Aesthetics, whatever that is, and I suppose it means
siomething like stand-alone art quality has been
exposed has nothing more than the surplus value of
commodity exchange, and it can't be measured except by
voluntary added cash value.  Thus the auctions.  Money
becomes the measure of aesthetic quality. Any smart
schoolkid can tell you that money cannot measure the
ineffable but somehow our culture has convinced itself
that it's the closest and therefore the only sure way
to do it.  Never mind the fact that most folks don't
even get a leg itch from Koons or Warhol (well, maybe
Warhol because he's more transparently banal than even
Koons).  The thrill in looking at their work is being
in the presence of multi-millions of dollars, exactly
the same as going to Barney's and looking at $10,000
suits or handbags.

In long gone days of yore,m when aesthetics was a
troubling and barely legitimate term looking for
survival, it was clearly understood to be about
spiritual stuff, the inner self, the troubled soul
conflicted with competing desires and emotions and
finding a way to symbolize that in humanizing form. 
Thus taste.  Taste was more than today's vulgarized
preference for one symbol of cultural vanity over
another.  It was about some form that could both shape
the inner self and also make it public, disinterested;
that is, something shared as evidence of being human
beyond the imagery of daily life.

Warhol is important, not as an artist, but as he
wanted, a symbol and actor who exemplified the
supremacy of commerce, the totalizing absorption of
humanity by material exchange, the fullest
representative of how democracy fails to preserve the
individual even as it declares indivdual freedom as
its most precious ideal. It replaces the individual
with an icon, a commerce shaped caricature that
equates spiritual value with unlimited consumerism. 

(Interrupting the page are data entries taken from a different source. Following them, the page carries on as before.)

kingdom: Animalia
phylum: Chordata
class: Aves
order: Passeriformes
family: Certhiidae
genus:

I don't have grudges against Warhol and his followers,
busied as they are in the downward spiral of irony --
(it always leads to dispair).  They are not in my
field, not in the field of art.  They are in the
frenzied midst of commerce, in the center of (global)
capitalist democracy.  They are its avatars.

As always in modernism, artists are on the fringe,
outside, at the margin.  They are rebels. 
Revolutionaries. They symbolize and expose what
damages or exhilerates the human spirit and personal
freedom, bluntly and directly, not through puns and
smirky irony that ultimately plays up the cynics.  And
they don't know how to do their job.  They struggle
and test because they must recover a lost,  alienated
and deprived selfness and create its symbols anew. 
For most, perhaps even the artists, those symbols
appear meaningless because they allude to what life
excludes.  When the cultural theorists go to work on
these symbols they dissect them to the tiniest and
most obscure bits but sometimes there is a remainder,
something persistent, meaningless but crucial.